* **Dataset**
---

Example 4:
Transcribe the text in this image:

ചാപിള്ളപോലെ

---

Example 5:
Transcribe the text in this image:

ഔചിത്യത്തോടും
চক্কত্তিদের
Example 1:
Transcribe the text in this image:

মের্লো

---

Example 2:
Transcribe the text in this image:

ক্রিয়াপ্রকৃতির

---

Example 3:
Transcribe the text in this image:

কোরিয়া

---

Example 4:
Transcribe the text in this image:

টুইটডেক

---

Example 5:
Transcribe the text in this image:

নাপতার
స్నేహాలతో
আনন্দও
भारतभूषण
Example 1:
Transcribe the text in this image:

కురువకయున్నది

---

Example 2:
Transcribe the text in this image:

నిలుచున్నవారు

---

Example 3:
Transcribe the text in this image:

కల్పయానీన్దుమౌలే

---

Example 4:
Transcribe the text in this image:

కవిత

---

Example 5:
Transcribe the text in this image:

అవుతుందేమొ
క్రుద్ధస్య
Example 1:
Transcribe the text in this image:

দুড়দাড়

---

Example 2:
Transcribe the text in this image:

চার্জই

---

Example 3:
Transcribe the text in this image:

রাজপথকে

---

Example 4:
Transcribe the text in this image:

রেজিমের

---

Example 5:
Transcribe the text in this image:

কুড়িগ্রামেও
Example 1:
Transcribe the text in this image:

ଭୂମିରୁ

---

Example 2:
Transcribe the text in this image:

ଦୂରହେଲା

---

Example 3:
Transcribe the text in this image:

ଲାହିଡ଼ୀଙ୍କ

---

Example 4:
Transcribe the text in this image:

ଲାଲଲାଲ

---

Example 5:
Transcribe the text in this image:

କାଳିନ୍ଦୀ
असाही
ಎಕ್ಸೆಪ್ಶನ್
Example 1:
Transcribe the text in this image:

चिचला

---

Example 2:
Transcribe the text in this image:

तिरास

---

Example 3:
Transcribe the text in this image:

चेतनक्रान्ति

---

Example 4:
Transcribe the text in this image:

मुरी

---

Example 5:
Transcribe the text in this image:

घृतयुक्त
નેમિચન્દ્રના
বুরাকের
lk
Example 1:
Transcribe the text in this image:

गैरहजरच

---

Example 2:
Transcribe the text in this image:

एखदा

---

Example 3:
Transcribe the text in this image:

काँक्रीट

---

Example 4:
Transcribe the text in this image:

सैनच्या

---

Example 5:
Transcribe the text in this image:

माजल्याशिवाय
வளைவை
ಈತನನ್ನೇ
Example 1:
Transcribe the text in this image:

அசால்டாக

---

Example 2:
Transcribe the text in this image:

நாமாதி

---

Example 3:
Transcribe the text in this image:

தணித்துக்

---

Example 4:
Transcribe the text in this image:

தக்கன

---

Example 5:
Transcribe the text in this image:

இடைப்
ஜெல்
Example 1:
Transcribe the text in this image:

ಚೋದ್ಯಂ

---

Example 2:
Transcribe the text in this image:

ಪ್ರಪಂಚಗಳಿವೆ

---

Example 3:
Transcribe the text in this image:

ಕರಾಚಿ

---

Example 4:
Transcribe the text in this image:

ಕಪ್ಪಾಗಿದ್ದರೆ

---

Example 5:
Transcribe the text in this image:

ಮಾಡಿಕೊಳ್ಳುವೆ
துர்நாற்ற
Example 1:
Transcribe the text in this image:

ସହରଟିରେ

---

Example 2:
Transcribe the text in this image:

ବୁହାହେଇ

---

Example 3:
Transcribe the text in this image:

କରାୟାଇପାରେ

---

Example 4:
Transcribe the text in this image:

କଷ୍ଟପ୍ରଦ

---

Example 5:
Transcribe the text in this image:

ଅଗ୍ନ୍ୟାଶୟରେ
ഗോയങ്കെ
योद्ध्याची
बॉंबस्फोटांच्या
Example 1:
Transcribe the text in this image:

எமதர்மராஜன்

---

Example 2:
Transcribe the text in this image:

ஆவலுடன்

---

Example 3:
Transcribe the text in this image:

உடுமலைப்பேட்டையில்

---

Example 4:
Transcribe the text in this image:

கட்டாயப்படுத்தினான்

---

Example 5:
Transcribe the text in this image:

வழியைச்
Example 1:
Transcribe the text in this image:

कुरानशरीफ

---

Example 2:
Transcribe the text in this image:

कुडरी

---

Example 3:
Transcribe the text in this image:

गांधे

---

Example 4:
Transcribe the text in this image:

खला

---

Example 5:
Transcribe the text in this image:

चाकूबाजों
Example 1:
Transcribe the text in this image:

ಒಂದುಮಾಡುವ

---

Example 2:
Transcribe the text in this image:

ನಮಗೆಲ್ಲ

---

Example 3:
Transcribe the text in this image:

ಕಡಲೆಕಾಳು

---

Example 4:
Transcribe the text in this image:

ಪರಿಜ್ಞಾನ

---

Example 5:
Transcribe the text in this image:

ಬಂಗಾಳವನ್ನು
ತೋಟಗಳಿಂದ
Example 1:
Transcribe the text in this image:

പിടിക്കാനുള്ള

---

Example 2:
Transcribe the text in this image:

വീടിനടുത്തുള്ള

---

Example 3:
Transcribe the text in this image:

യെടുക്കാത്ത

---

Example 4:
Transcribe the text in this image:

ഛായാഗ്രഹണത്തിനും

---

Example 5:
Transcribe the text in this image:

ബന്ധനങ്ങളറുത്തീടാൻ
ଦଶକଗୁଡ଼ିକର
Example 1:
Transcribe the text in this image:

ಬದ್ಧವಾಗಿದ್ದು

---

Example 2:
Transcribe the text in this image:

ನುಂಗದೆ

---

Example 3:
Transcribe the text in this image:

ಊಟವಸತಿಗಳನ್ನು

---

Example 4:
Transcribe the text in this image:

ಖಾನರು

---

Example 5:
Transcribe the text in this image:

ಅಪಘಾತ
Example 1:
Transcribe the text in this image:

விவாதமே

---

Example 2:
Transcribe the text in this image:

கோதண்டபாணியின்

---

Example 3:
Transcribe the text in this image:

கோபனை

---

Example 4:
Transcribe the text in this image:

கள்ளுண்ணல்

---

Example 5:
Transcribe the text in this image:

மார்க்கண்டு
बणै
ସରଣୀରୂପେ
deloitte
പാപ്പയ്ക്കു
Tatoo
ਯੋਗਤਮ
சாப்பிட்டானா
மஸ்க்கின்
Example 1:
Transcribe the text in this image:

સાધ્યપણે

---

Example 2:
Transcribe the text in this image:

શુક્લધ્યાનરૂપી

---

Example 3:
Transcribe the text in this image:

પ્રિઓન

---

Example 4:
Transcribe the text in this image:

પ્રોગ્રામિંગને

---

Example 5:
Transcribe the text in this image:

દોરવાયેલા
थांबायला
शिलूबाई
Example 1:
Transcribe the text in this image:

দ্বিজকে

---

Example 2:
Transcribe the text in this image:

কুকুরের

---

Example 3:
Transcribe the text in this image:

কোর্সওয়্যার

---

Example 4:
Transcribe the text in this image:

* **Problem statement**
All of the records above should be copied exactly.

* **Task response**
---

Example 4:
Transcribe the text in this image:

ചാപിള്ളപോലെ

---

Example 5:
Transcribe the text in this image:

ഔചിത്യത്തോടും
চক্কত্তিদের
Example 1:
Transcribe the text in this image:

মের্লো

---

Example 2:
Transcribe the text in this image:

ক্রিয়াপ্রকৃতির

---

Example 3:
Transcribe the text in this image:

কোরিয়া

---

Example 4:
Transcribe the text in this image:

টুইটডেক

---

Example 5:
Transcribe the text in this image:

নাপতার
స్నేహాలతో
আনন্দও
भारतभूषण
Example 1:
Transcribe the text in this image:

కురువకయున్నది

---

Example 2:
Transcribe the text in this image:

నిలుచున్నవారు

---

Example 3:
Transcribe the text in this image:

కల్పయానీన్దుమౌలే

---

Example 4:
Transcribe the text in this image:

కవిత

---

Example 5:
Transcribe the text in this image:

అవుతుందేమొ
క్రుద్ధస్య
Example 1:
Transcribe the text in this image:

দুড়দাড়

---

Example 2:
Transcribe the text in this image:

চার্জই

---

Example 3:
Transcribe the text in this image:

রাজপথকে

---

Example 4:
Transcribe the text in this image:

রেজিমের

---

Example 5:
Transcribe the text in this image:

কুড়িগ্রামেও
Example 1:
Transcribe the text in this image:

ଭୂମିରୁ

---

Example 2:
Transcribe the text in this image:

ଦୂରହେଲା

---

Example 3:
Transcribe the text in this image:

ଲାହିଡ଼ୀଙ୍କ

---

Example 4:
Transcribe the text in this image:

ଲାଲଲାଲ

---

Example 5:
Transcribe the text in this image:

କାଳିନ୍ଦୀ
असाही
ಎಕ್ಸೆಪ್ಶನ್
Example 1:
Transcribe the text in this image:

चिचला

---

Example 2:
Transcribe the text in this image:

तिरास

---

Example 3:
Transcribe the text in this image:

चेतनक्रान्ति

---

Example 4:
Transcribe the text in this image:

मुरी

---

Example 5:
Transcribe the text in this image:

घृतयुक्त
નેમિચન્દ્રના
বুরাকের
lk
Example 1:
Transcribe the text in this image:

गैरहजरच

---

Example 2:
Transcribe the text in this image:

एखदा

---

Example 3:
Transcribe the text in this image:

काँक्रीट

---

Example 4:
Transcribe the text in this image:

सैनच्या

---

Example 5:
Transcribe the text in this image:

माजल्याशिवाय
வளைவை
ಈತನನ್ನೇ
Example 1:
Transcribe the text in this image:

அசால்டாக

---

Example 2:
Transcribe the text in this image:

நாமாதி

---

Example 3:
Transcribe the text in this image:

தணித்துக்

---

Example 4:
Transcribe the text in this image:

தக்கன

---

Example 5:
Transcribe the text in this image:

இடைப்
ஜெல்
Example 1:
Transcribe the text in this image:

ಚೋದ್ಯಂ

---

Example 2:
Transcribe the text in this image:

ಪ್ರಪಂಚಗಳಿವೆ

---

Example 3:
Transcribe the text in this image:

ಕರಾಚಿ

---

Example 4:
Transcribe the text in this image:

ಕಪ್ಪಾಗಿದ್ದರೆ

---

Example 5:
Transcribe the text in this image:

ಮಾಡಿಕೊಳ್ಳುವೆ
துர்நாற்ற
Example 1:
Transcribe the text in this image:

ସହରଟିରେ

---

Example 2:
Transcribe the text in this image:

ବୁହାହେଇ

---

Example 3:
Transcribe the text in this image:

କରାୟାଇପାରେ

---

Example 4:
Transcribe the text in this image:

କଷ୍ଟପ୍ରଦ

---

Example 5:
Transcribe the text in this image:

ଅଗ୍ନ୍ୟାଶୟରେ
ഗോയങ്കെ
योद्ध्याची
बॉंबस्फोटांच्या
Example 1:
Transcribe the text in this image:

எமதர்மராஜன்

---

Example 2:
Transcribe the text in this image:

ஆவலுடன்

---

Example 3:
Transcribe the text in this image:

உடுமலைப்பேட்டையில்

---

Example 4:
Transcribe the text in this image:

கட்டாயப்படுத்தினான்

---

Example 5:
Transcribe the text in this image:

வழியைச்
Example 1:
Transcribe the text in this image:

कुरानशरीफ

---

Example 2:
Transcribe the text in this image:

कुडरी

---

Example 3:
Transcribe the text in this image:

गांधे

---

Example 4:
Transcribe the text in this image:

खला

---

Example 5:
Transcribe the text in this image:

चाकूबाजों
Example 1:
Transcribe the text in this image:

ಒಂದುಮಾಡುವ

---

Example 2:
Transcribe the text in this image:

ನಮಗೆಲ್ಲ

---

Example 3:
Transcribe the text in this image:

ಕಡಲೆಕಾಳು

---

Example 4:
Transcribe the text in this image:

ಪರಿಜ್ಞಾನ

---

Example 5:
Transcribe the text in this image:

ಬಂಗಾಳವನ್ನು
ತೋಟಗಳಿಂದ
Example 1:
Transcribe the text in this image:

പിടിക്കാനുള്ള

---

Example 2:
Transcribe the text in this image:

വീടിനടുത്തുള്ള

---

Example 3:
Transcribe the text in this image:

യെടുക്കാത്ത

---

Example 4:
Transcribe the text in this image:

ഛായാഗ്രഹണത്തിനും

---

Example 5:
Transcribe the text in this image:

ബന്ധനങ്ങളറുത്തീടാൻ
ଦଶକଗୁଡ଼ିକର
Example 1:
Transcribe the text in this image:

ಬದ್ಧವಾಗಿದ್ದು

---

Example 2:
Transcribe the text in this image:

ನುಂಗದೆ

---

Example 3:
Transcribe the text in this image:

ಊಟವಸತಿಗಳನ್ನು

---

Example 4:
Transcribe the text in this image:

ಖಾನರು

---

Example 5:
Transcribe the text in this image:

ಅಪಘಾತ
Example 1:
Transcribe the text in this image:

விவாதமே

---

Example 2:
Transcribe the text in this image:

கோதண்டபாணியின்

---

Example 3:
Transcribe the text in this image:

கோபனை

---

Example 4:
Transcribe the text in this image:

கள்ளுண்ணல்

---

Example 5:
Transcribe the text in this image:

மார்க்கண்டு
बणै
ସରଣୀରୂପେ
deloitte
പാപ്പയ്ക്കു
Tatoo
ਯੋਗਤਮ
சாப்பிட்டானா
மஸ்க்கின்
Example 1:
Transcribe the text in this image:

સાધ્યપણે

---

Example 2:
Transcribe the text in this image:

શુક્લધ્યાનરૂપી

---

Example 3:
Transcribe the text in this image:

પ્રિઓન

---

Example 4:
Transcribe the text in this image:

પ્રોગ્રામિંગને

---

Example 5:
Transcribe the text in this image:

દોરવાયેલા
थांबायला
शिलूबाई
Example 1:
Transcribe the text in this image:

দ্বিজকে

---

Example 2:
Transcribe the text in this image:

কুকুরের

---

Example 3:
Transcribe the text in this image:

কোর্সওয়্যার

---

Example 4:
Transcribe the text in this image:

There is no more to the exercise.